Purple has long been used to make spaces look bigger than they really are. Cool colors that contain mostly blue don't grab the eye like red and yellow, which are warm colors. Since they are harder to notice, they seem further away. Although purple is a combination of blue and red, most purple plants are more blue than red. This makes them ideal for creating the illusion of a more distant boundary.
2. To Make It Interesting.
Purple is a rare color in nature, so grouping purple plants together gives a garden or yard a more exotic feel. It's a combination of two colors, so it's more complex than these colors alone.
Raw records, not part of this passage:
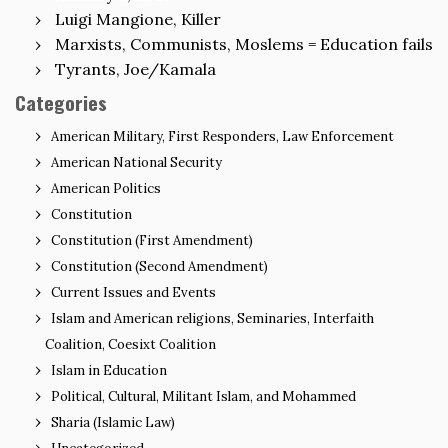
Luigi Mangione, Killer
Marxists, Communists, Moslems = Education fails
Tyrants, Joe/Kamala
Categories
American Military, First Responders, Law Enforcement
American National Security
American Politics
Constitution
Constitution (First Amendment)
Constitution (Second Amendment)
Current Issues and Events
Islam and American religions, Seminaries, Interfaith
Coalition, Coesixt Coalition
Islam in Education
Political, Cultural, Militant Islam, and Mohammed
Sharia (Islamic Law)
The complexity of purple shades and hues, which include mauve, eggplant, lavender and grape, elevates a garden from "blah" and monotone to vibrant and lively.
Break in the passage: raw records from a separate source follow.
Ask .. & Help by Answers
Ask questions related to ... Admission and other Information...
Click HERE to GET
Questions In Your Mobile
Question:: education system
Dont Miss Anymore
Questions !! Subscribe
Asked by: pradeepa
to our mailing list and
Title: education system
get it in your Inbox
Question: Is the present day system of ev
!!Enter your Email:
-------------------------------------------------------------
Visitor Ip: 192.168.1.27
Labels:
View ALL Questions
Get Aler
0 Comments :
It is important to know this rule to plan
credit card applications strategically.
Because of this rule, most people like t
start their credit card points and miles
3. To Attract Butterflies.
Butterflies are fascinating to watch and are also great pollinators that can help the rest of your garden grow. Entomologists at Clemson University say that butterflies prefer a large area of a single color rather than an assortment of colors, and that purple is one of their favorites. Flat-topped plants like purple aster (Aster novi-belgii), purple coneflower (Echinacea pallida), and Vervain (Verbena bonariensis) are ideal for butterfly feeding and egg-laying. A purple-themed yard will attract many species.
4. To Repel Mosquitoes.
Some common plants with purple blossoms, like lavender, pennyroyal and rosemary, are very aromatic, but mosquitoes don't like the scents. These are beautiful flowers that make great borders and focal points, and will help keep mosquitoes away from your yard without chemicals.
5. To Keep Deer Away.
Deer love to sneak into yards and eat tender young trees, seedlings and flower bulbs. However, according to the University of Illinois Extension, there are some purple plants that deer are not especially fond of, including grape hyacinth, columbine, wisteria and lilac. Creating a hedge of purple lilacs and wisteria vines won't be very attractive to deer, which will most likely move on in search of something tastier. This is a great way to create a colorful privacy barrier and add dimension to your yard while protecting your tulip bulbs and vegetables.
Purple might be an unusual color scheme for a landscaping project, but there are many benefits to using it. If you want to create a backyard that stands out from the neighbor's, consult a professional landscape designer who can recommend the right purple plants for the growing conditions in your region.